Over the years we have become known for giving fund management groups a hard time, challenging both performance and charges. In our view it’s an industry that tends to put its own interests before those of customers.
M&G has borne the brunt of our frustrations more than most in recent years; it did not appear to pass on economies of scale on its largest funds, charged seemingly excessive ‘administration’ fees to its funds (on top of its management fee) and has struggled with performance at times. All things considered, a poor advert for active fund management.
It was encouraging to see M&G finally reduce some of the administration fees it charges to funds last June (especially since most fund administration is now carried out by investment platforms, for which investors pay separately), along with token charge reductions on its largest funds to pass on some economies of scale. Not perfect by any stretch, but a start.

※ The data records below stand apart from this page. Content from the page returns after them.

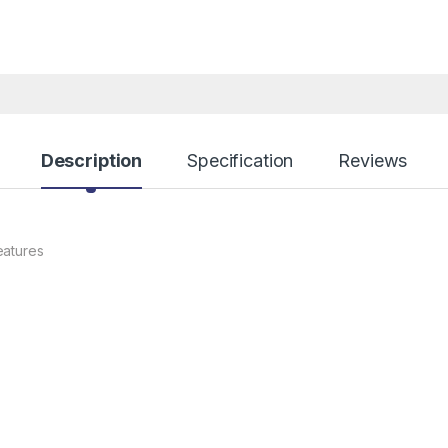
Description
Specification
Reviews
eatures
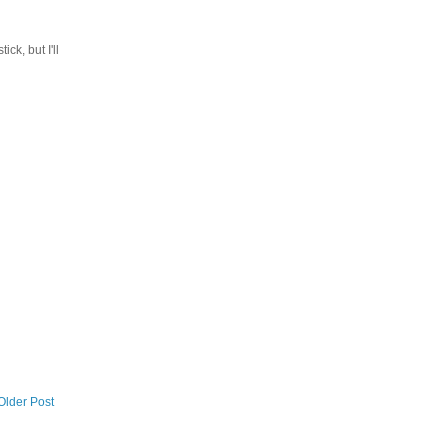
ck, but I'll
Older Post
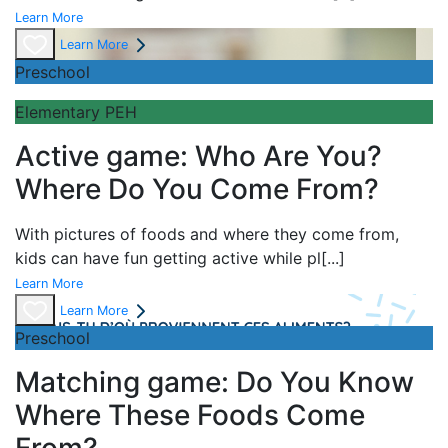
Learn More
Learn More
Preschool
Elementary PEH
Active game: Who Are You?
Where Do You Come From?
With pictures of foods and where they come from,
kids can have fun getting active while pl
[...]
Learn More
Learn More
Preschool
Matching game: Do You Know
Where These Foods Come
From?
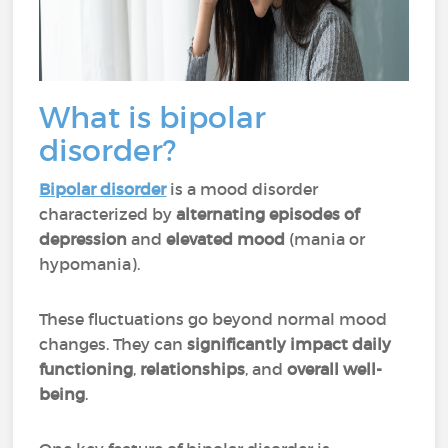
What is bipolar
disorder?
Bipolar disorder
is a mood disorder
characterized by
alternating episodes of
depression
and
elevated mood
(mania or
hypomania).
These fluctuations go beyond normal mood
changes. They can
significantly impact daily
functioning
,
relationships
, and
overall well-
being
.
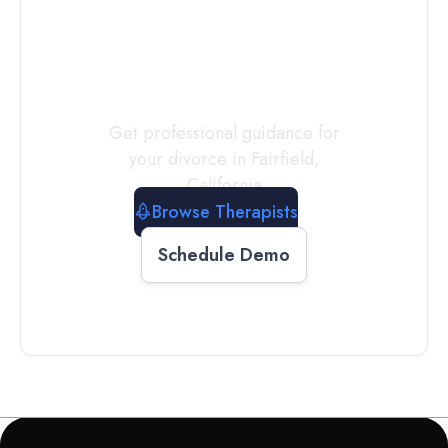
a
Therapist
Today
Get professional guidance for
your divorce in
Fairfield
,
California
Browse Therapists
Schedule Demo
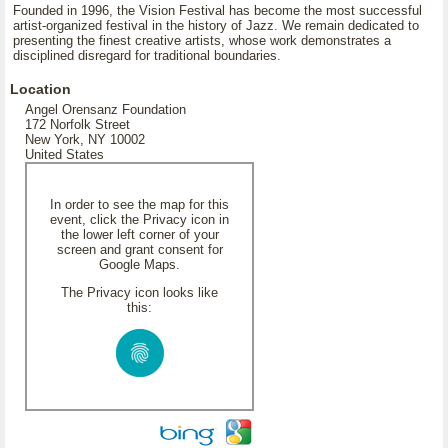
Founded in 1996, the Vision Festival has become the most successful
artist-organized festival in the history of Jazz. We remain dedicated to
presenting the finest creative artists, whose work demonstrates a
disciplined disregard for traditional boundaries.
Location
Angel Orensanz Foundation
172 Norfolk Street
New York, NY 10002
United States
In order to see the map for this
event, click the Privacy icon in
the lower left corner of your
screen and grant consent for
Google Maps.
The Privacy icon looks like
this:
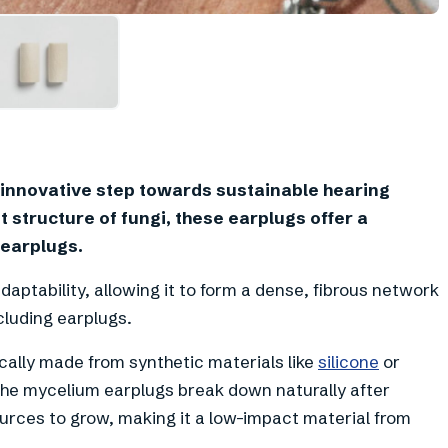
innovative step towards sustainable hearing
 structure of fungi, these earplugs offer a
 earplugs.
daptability, allowing it to form a dense, fibrous network
cluding earplugs.
cally made from synthetic materials like
silicone
or
he mycelium earplugs break down naturally after
urces to grow, making it a low-impact material from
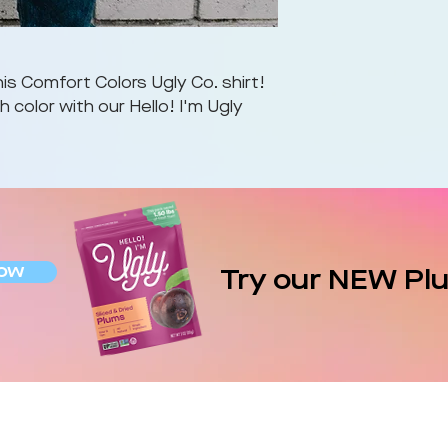
is Comfort Colors Ugly Co. shirt!
 color with our Hello! I'm Ugly
ow
Try our NEW Pl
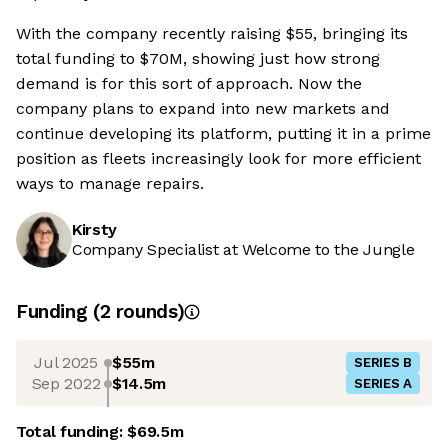
With the company recently raising $55, bringing its
total funding to $70M, showing just how strong
demand is for this sort of approach. Now the
company plans to expand into new markets and
continue developing its platform, putting it in a prime
position as fleets increasingly look for more efficient
ways to manage repairs.
Kirsty
Company Specialist at Welcome to the Jungle
Funding
(
2
round
s
)
Jul 2025
$55m
SERIES B
Sep 2022
$14.5m
SERIES A
Total funding:
$69.5m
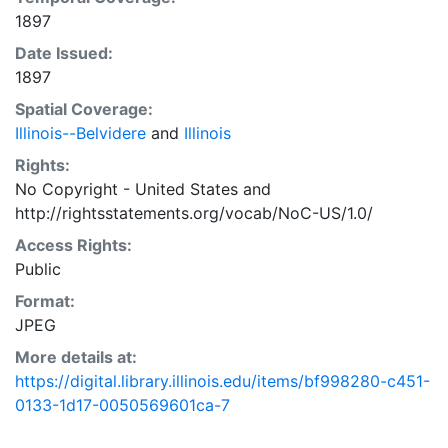
1897
Date Issued:
1897
Spatial Coverage:
Illinois--Belvidere
and
Illinois
Rights:
No Copyright - United States
and
http://rightsstatements.org/vocab/NoC-US/1.0/
Access Rights:
Public
Format:
JPEG
More details at:
https://digital.library.illinois.edu/items/bf998280-c451-
0133-1d17-0050569601ca-7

M&G has now followed this up by announcing reduced annual charges on 45 of its funds from 15 February. For example, the Optimal Income fund will fall from 0.90% to 0.65% and Global Dividend from 0.90% to 0.70%.
Being cynical, if M&G fund performance were better this announcement might not have happened.
Nevertheless, it’s a positive move and M&G deserves praise for breaking rank – the first large fund manager to make meaningful widescale reductions across its funds.
Whilst there has been healthy price competition in the world of index-tracking funds, active managers have largely been reticent to join the party, clinging onto their c0.75% annual management charges (with other costs on top).
M&G’s announcement also suggests the FCAs move requiring fund managers to publish annual ‘Value for Money’ reports is starting to have a positive impact.
Let’s hope M&G’s price cuts spur other managers to follow, even those performing well.